ParksSince 1916, the American people have entrusted the National Park Service with the care of their national parks. With the help of volunteers and park partners, we safeguard these more than 400 places and share their stories with more than 275 million visitors every year. Find a few of those stories here and then Find a Park to find more of all Americans' stories.
Since the 1930s, children with disabilities have attended Camp Greentop in Catoctin Mountain Park in Maryland. In 1936, the National Park Service invited the Maryland League of Crippled Children to use their camp space. At that time, only 24 camps for children with disabilities existed in the United States. Camp Greentop remains active today.
Kalaupapa National Historical Park in Hawai'i contains what was once a forced isolation center for people with leprosy (now more properly known as Hansen's disease). This is a contagious condition that affects the skin and nervous system. Until the 1940s, there was no effective medical treatment. From the 1860s through the 1960s, over 8,000 people with Hansen's disease were sent to the isolation center. In 1980, the National Park Service established Kalaupapa National Historical Park, encompassing both the isolation center and its surrounding landscape. The park works with local descendants and community to help interpret and represent this troubled history.
Harriet Tubman National Historical Park in Auburn, New York and Harriet Tubman Underground Railroad National Historical Park in Church Creek, Maryland share Tubman's dedication to public service over her lifetime. She helped dozens of families escape slavery and move to the north. A childhood trauma influenced Tubman's decision to rescue others. Born into slavery, Tubman was attacked by a slave owner, receiving significant wounds to her head. The injury resulted in lifelong seizures and narcoleptic episodes. She described these as visions in which she communicated with God. Tubman claimed these spells inspired her life's work to abolish slavery.
The Franklin Delano Roosevelt Memorial on the National Mall in DC commemorates this president who played a significant role in the history of the United States and of the National Park Service. In 1934, he said, "There is nothing so American as our national parks.... The fundamental idea behind the parks...is that the country belongs to the people, that it is in process of making for the enrichment of the lives of all of us.” Included in the memorial is a statue of FDR in his wheelchair. He required a wheelchair after a childhood illness.
The National Park Service cares for America's more than 400 national parks…and works in almost every one of her 3,141 counties. We are proud that tribes, local governments, nonprofit organizations, businesses, and individual citizens ask for our help in revitalizing their communities, preserving local history, celebrating local heritage, and creating close to home opportunities for kids and families to get outside, be active, and have fun. Find a few selected important places outside the parks here and explore the links for more. Then explore what you can do to share your own stories and the places that matter to you.
The Volta Laboratory and Bureau building, a National Historic Landmark in Washington, DC, was constructed in 1893 under the direction of Alexander Graham Bell to serve as a center of information for deaf and hard of hearing persons. Bell, best known for receiving the first telephone patent in 1876, was also an outstanding figure of his generation in the education of the deaf.

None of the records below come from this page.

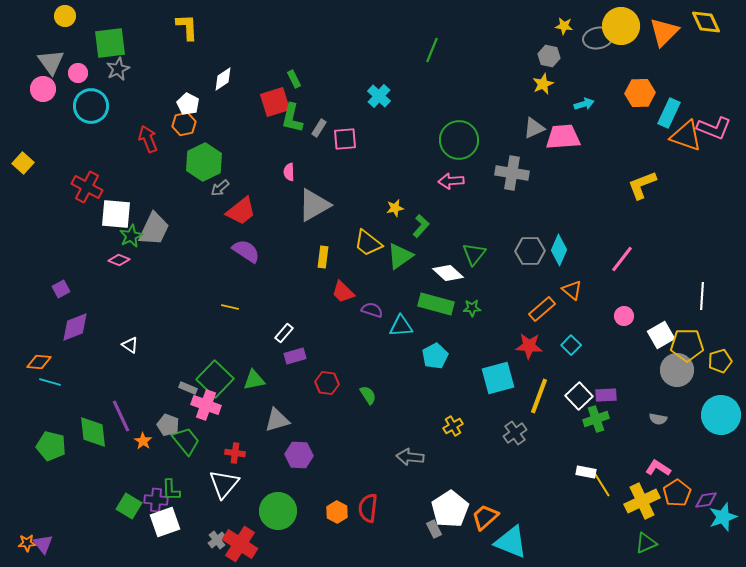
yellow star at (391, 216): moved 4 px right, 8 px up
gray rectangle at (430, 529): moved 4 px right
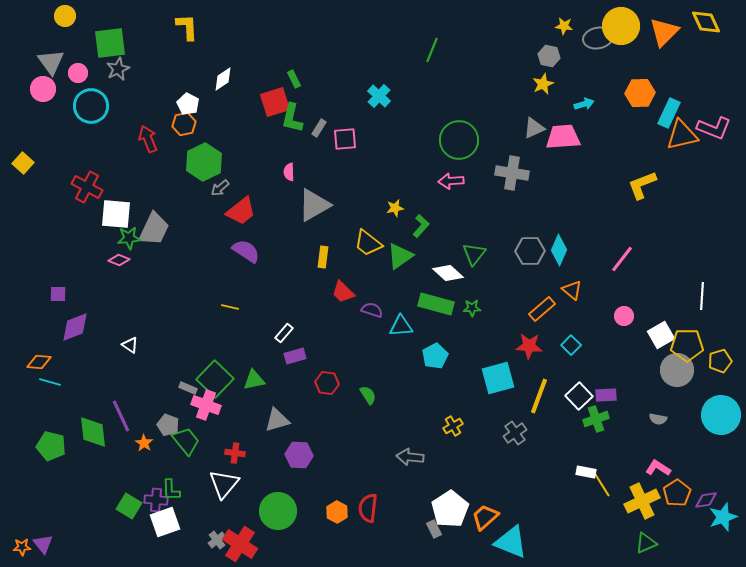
orange triangle at (686, 136): moved 4 px left, 1 px up; rotated 32 degrees counterclockwise
green star at (131, 236): moved 2 px left, 2 px down; rotated 20 degrees clockwise
purple square at (61, 289): moved 3 px left, 5 px down; rotated 30 degrees clockwise
orange star at (143, 441): moved 1 px right, 2 px down
orange star at (27, 543): moved 5 px left, 4 px down
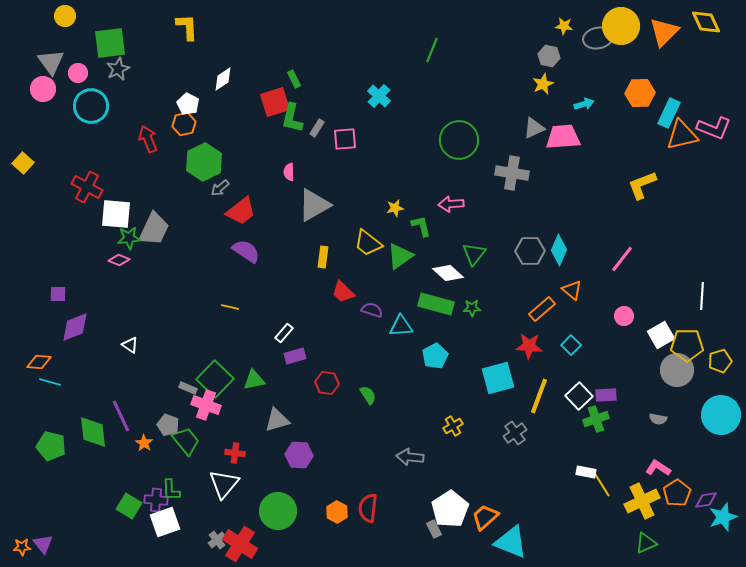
gray rectangle at (319, 128): moved 2 px left
pink arrow at (451, 181): moved 23 px down
green L-shape at (421, 226): rotated 55 degrees counterclockwise
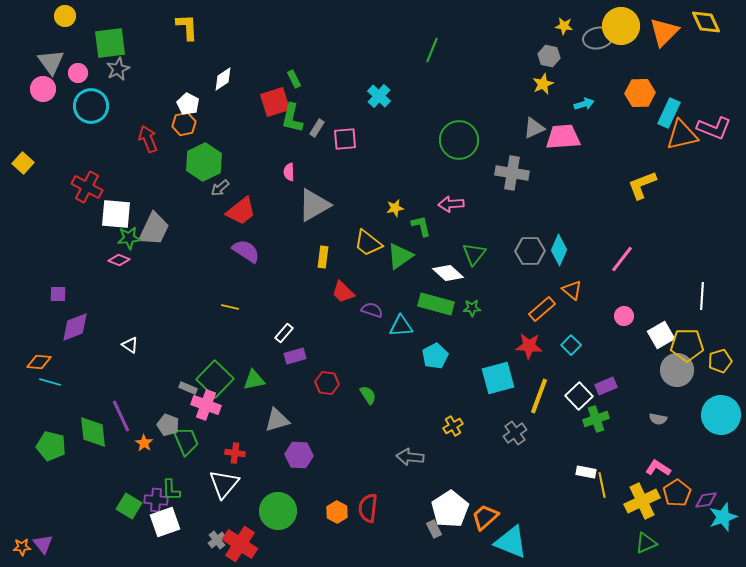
purple rectangle at (606, 395): moved 9 px up; rotated 20 degrees counterclockwise
green trapezoid at (186, 441): rotated 16 degrees clockwise
yellow line at (602, 485): rotated 20 degrees clockwise
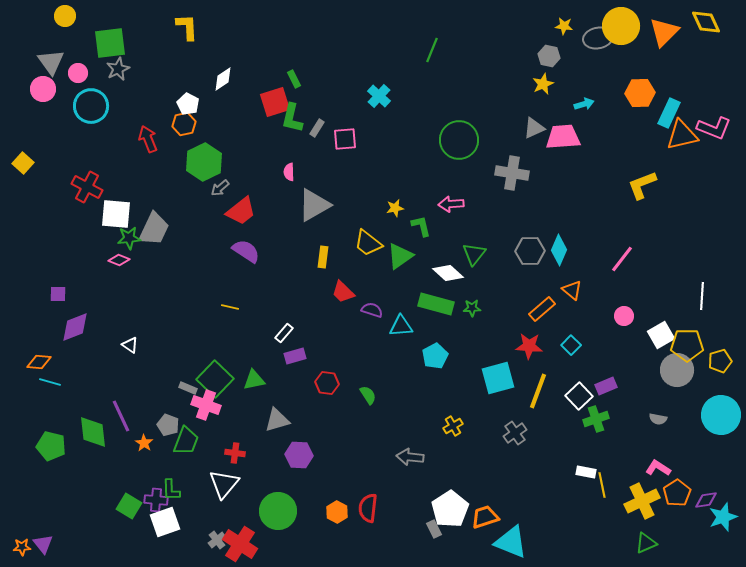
yellow line at (539, 396): moved 1 px left, 5 px up
green trapezoid at (186, 441): rotated 44 degrees clockwise
orange trapezoid at (485, 517): rotated 24 degrees clockwise
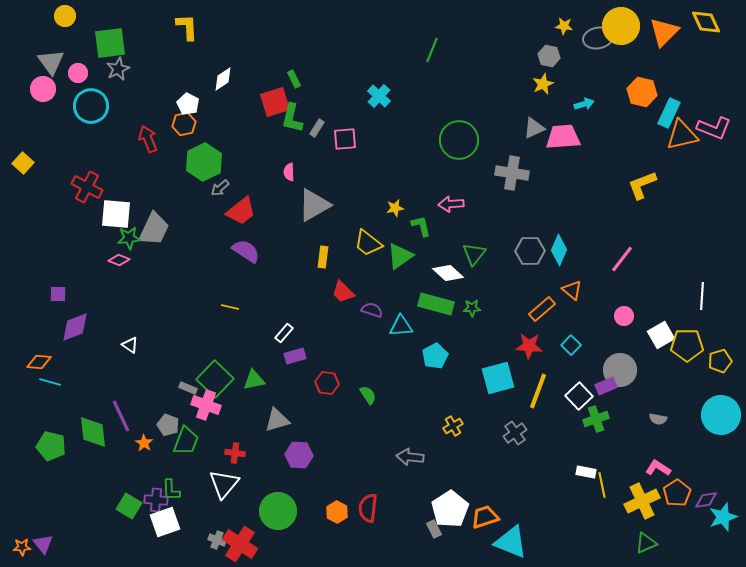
orange hexagon at (640, 93): moved 2 px right, 1 px up; rotated 16 degrees clockwise
gray circle at (677, 370): moved 57 px left
gray cross at (217, 540): rotated 30 degrees counterclockwise
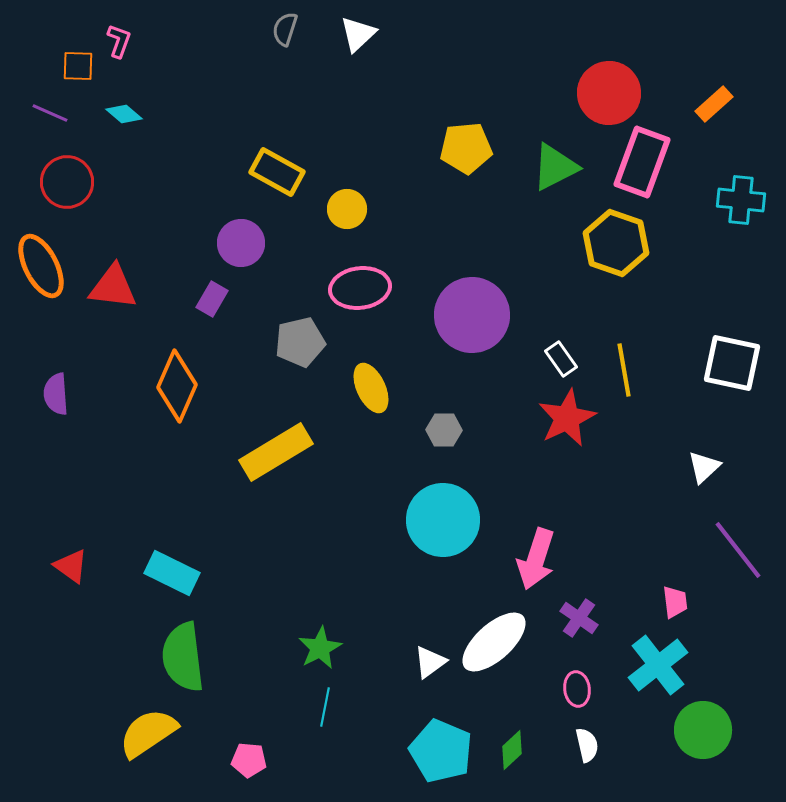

Dr. Bob’s Home in Akron, Ohio is nationally significant for its central role in the establishment of Alcoholics Anonymous (AA), a global organization whose mission is to assist alcoholics in achieving and maintaining sobriety. Along with William Griffith Wilson (Bill W.), Robert Smith is considered a co-founder of Alcoholics Anonymous (AA). The establishment of AA marked a turning point in the history of alcoholism and its treatment.
Three of the structures located at Ivy Green in Tuscumbia, Alabama -- the cottage, the main house, and water pump -- served as the birthplace, early childhood home, and site of communication breakthrough for Helen Adams Keller. The homestead was the site of the pivotal experiences which led up to Keller's emergence in the forefront of the effort to provide better methods and facilities to educate people with disabilities.
Established in 1867, the Northwestern Branch of the National Home for Disabled Volunteer Soldiers (now the Clement J. Zablocki VA Medical Center) was the second of the original three branches established by the newly formed Board of Managers. Located on the west side of Milwaukee, Wisconsin, the 400 acre campus sits just south of the Milwaukee Brewer’s Miller Park baseball stadium and the Silurian Fossil Reef, a geological site designated as the Soldiers’ Home Reef National Historic Landmark.